Tokyo Medical and Dental University (TMDU)-led researchers identify a protein critical to the early stages of infection of cells by HIV, offering a potential target for anti-HIV treatment
When a virus enters a cell, one of the first steps in the process of infecting that cell is removal of the protein coat that surrounds the virus's genetic material. The virus can then produce DNA from its own genes and insert it into the cell's genome. This allows the virus to hijack the host cell's machinery, forcing the cell to make copies of the virus.
HIV-1 is the most common form of HIV, the virus that causes AIDS. Now, a team led by researchers at Tokyo Medical and Dental University (TMDU) have identified a protein produced by the host cell that is necessary for correct removal of the protein coat of HIV-1. The study was published in PLOS Pathogens.
In their search for factors involved in HIV-1 infection, the team interfered with the activity of over 15,000 host cell genes to identify those whose suppression allowed the cells to survive exposure to the virus. This led them to focus on a protein called maternal embryonic leucine-zipper kinase (MELK).

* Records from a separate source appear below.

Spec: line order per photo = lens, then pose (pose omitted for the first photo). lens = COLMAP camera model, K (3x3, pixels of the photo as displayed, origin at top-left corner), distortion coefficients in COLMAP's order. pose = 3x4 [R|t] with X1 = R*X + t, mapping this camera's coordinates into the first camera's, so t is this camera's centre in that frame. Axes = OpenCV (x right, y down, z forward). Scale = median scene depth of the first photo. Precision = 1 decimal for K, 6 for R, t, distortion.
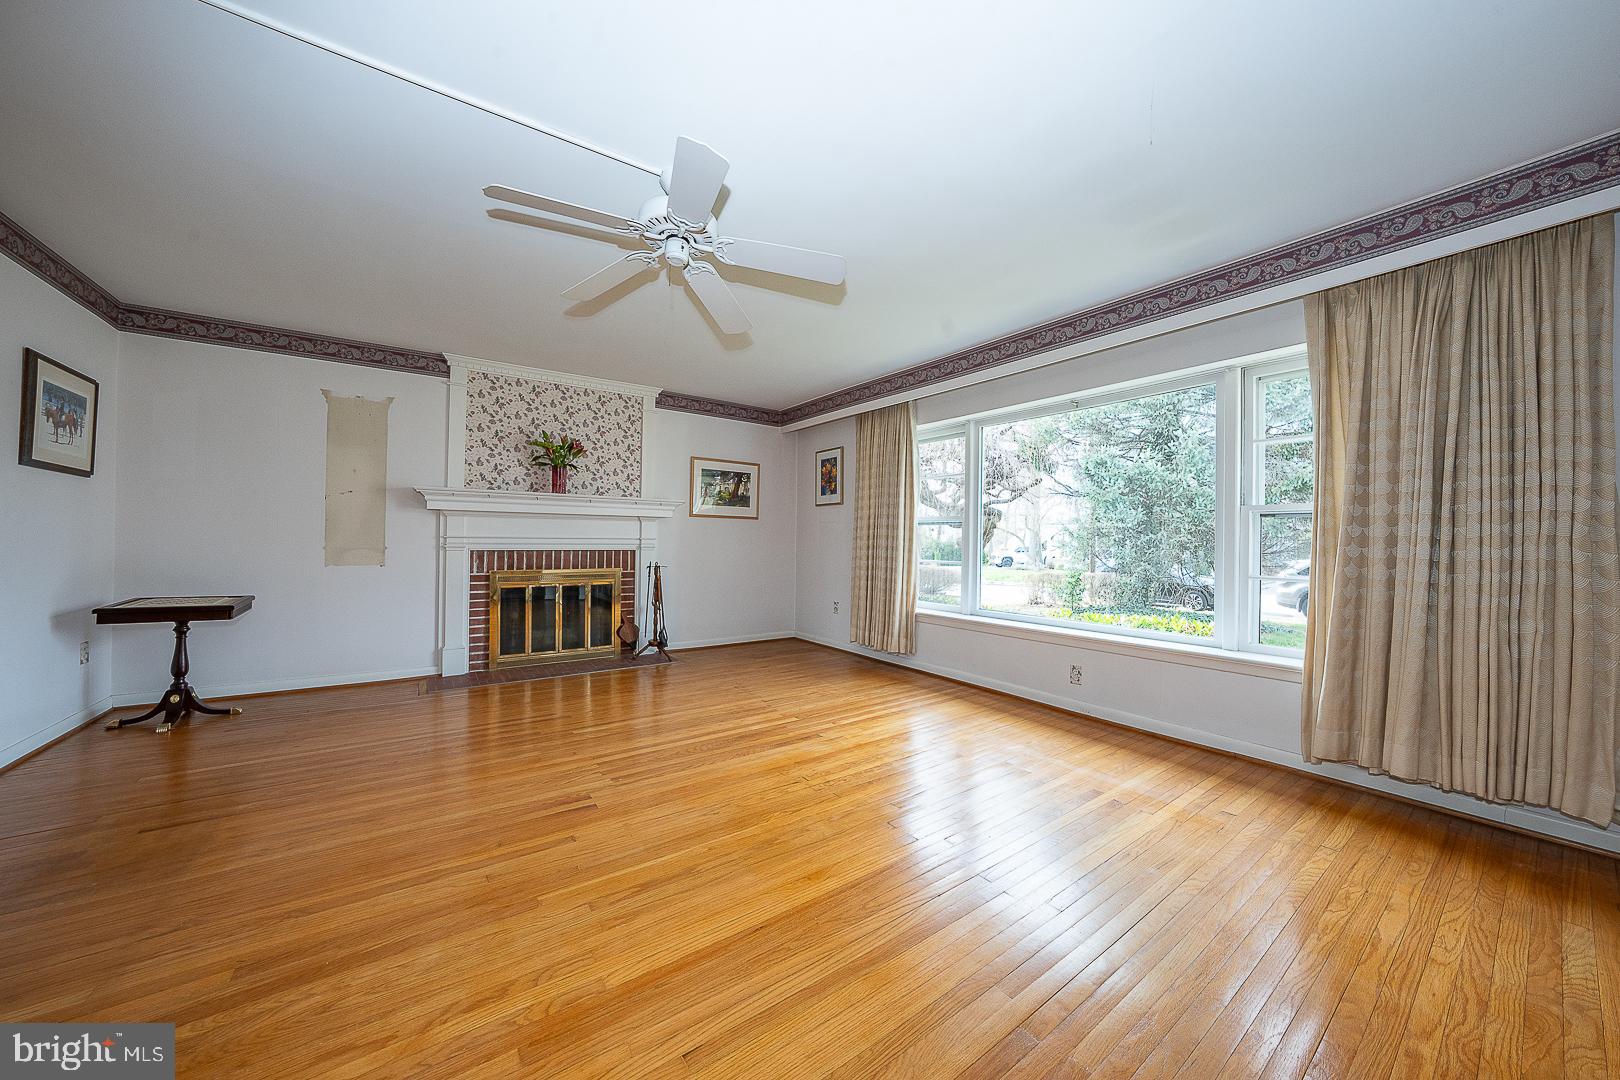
lens RADIAL K [[558.0, 0, 810.1], [0, 558.0, 533.9], [0, 0, 1]] dist [-0.026503, 0.006937]
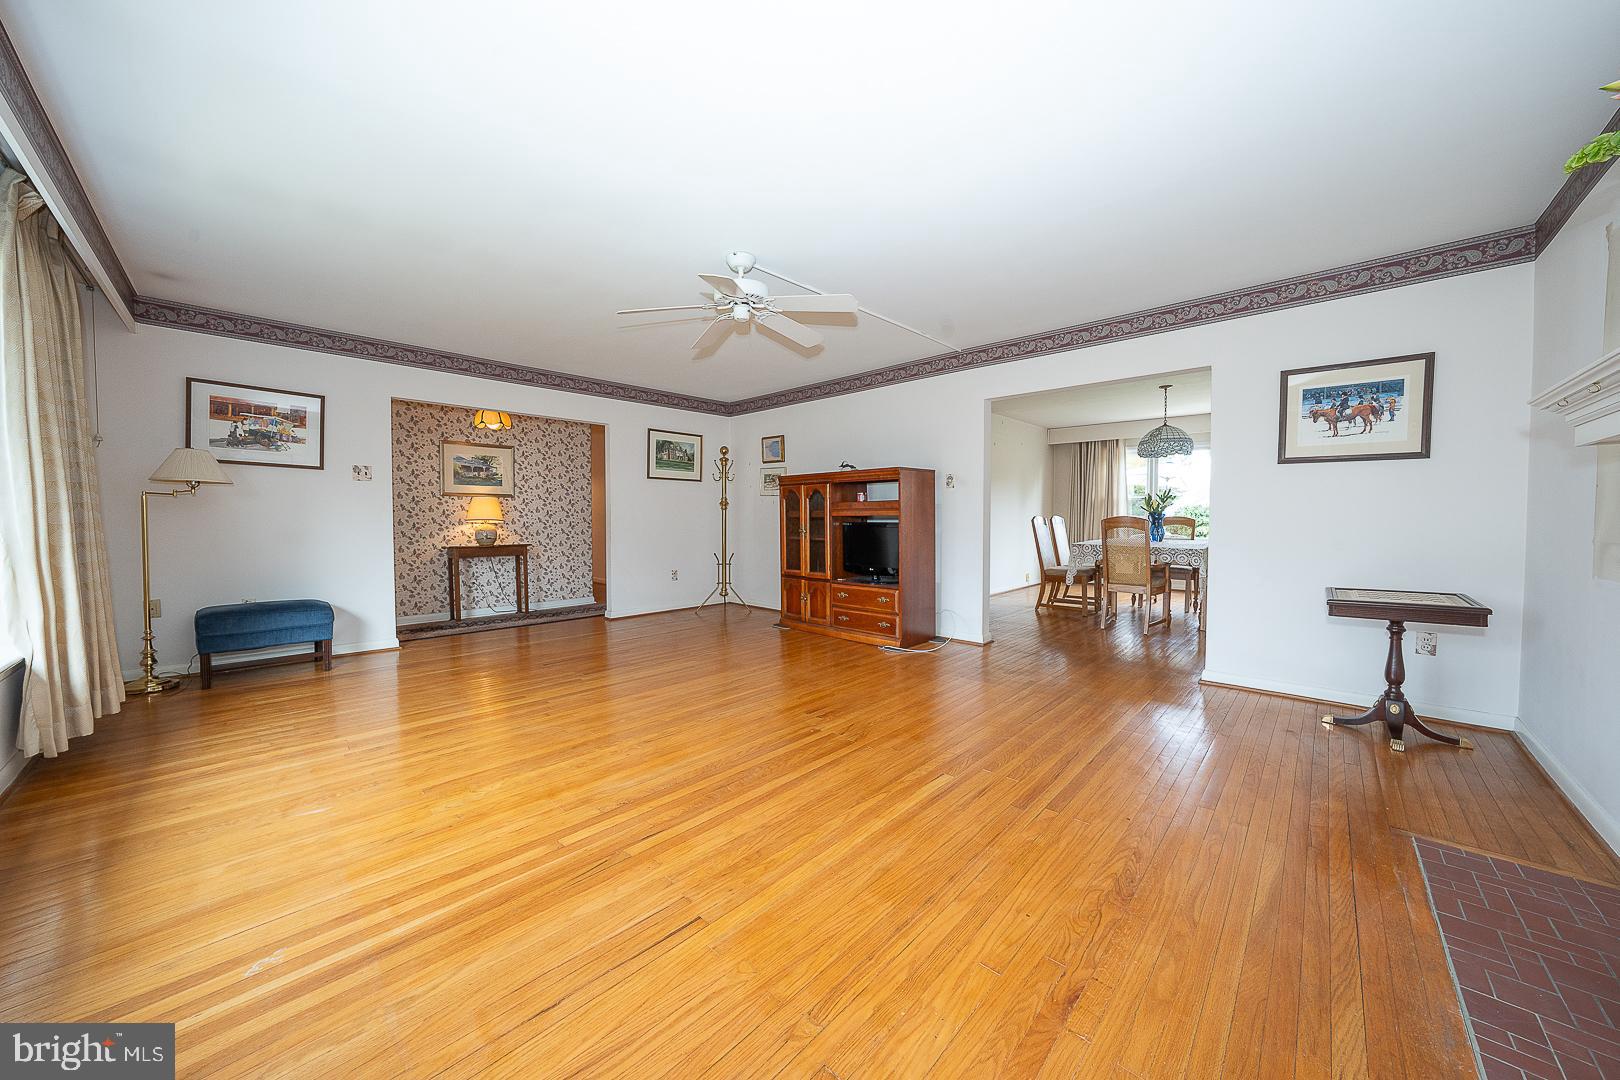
lens RADIAL K [[558.0, 0, 810.1], [0, 558.0, 533.9], [0, 0, 1]] dist [-0.026503, 0.006937]
pose [[-0.981310, -0.005707, -0.192347, -0.068358], [-0.009538, 0.999774, 0.018996, 0.015086], [0.192195, 0.020475, -0.981143, 1.172996]]
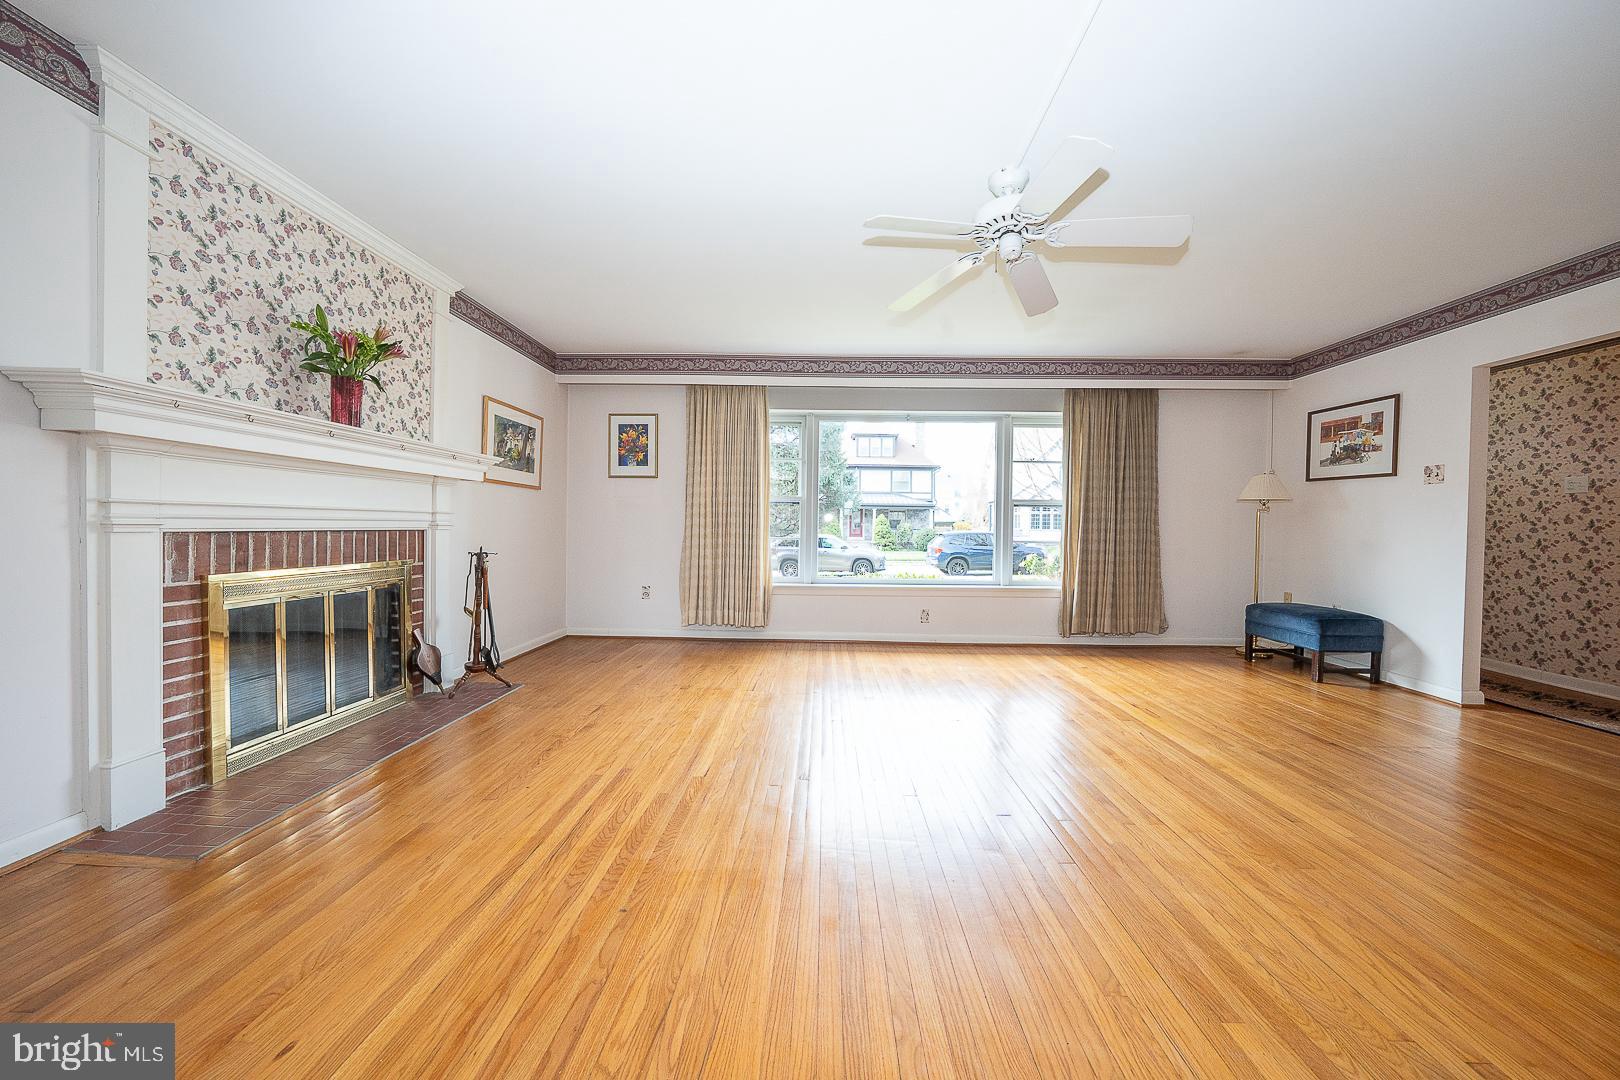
lens RADIAL K [[558.0, 0, 810.1], [0, 558.0, 533.9], [0, 0, 1]] dist [-0.026503, 0.006937]
pose [[0.603153, -0.013152, 0.797517, -0.639912], [-0.015364, 0.999487, 0.028102, 0.010704], [-0.797478, -0.029203, 0.602641, 0.310886]]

"Depleting cells of MELK reduced HIV-1 infectivity," lead and corresponding author Hiroaki Takeuchi says. "The virus entered the MELK-depleted cell normally, but its protein coat was not removed correctly so it was unable to efficiently produce DNA from its own genetic material. When we restored MELK, the infection process was also restored."

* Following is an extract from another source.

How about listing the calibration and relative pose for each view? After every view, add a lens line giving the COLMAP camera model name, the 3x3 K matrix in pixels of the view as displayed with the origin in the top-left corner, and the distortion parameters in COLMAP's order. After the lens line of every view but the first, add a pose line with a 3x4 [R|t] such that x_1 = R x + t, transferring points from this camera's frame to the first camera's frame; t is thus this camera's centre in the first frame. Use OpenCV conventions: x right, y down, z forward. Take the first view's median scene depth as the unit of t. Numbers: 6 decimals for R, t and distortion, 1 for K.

The researchers went on to investigate how MELK interferes with the protein coat removal step of infection. They discovered that MELK alters the coat by attaching a biologically active modification at a specific location. This in turn ensures correct removal of the coat. When the team engineered a mutated version of HIV-1 that was already modified at this location, they found that MELK was no longer needed for coat removal.
"Our results reveal a previously unrecognized mechanism involved in removal of the protein coat of HIV-1 and contribute to our understanding of the early stages of the viral life-cycle," corresponding authors Hiroaki Takeuchi and Shoji Yamaoka say. "Furthermore, our findings suggest that MELK is a potential target for anti-HIV-1 therapy."
The article, "Phosphorylation of the HIV-1 capsid by MELK triggers uncoating to promote viral cDNA synthesis", was published in PLOS Pathogens at DOI: 10.1371/journal.ppat.1006441.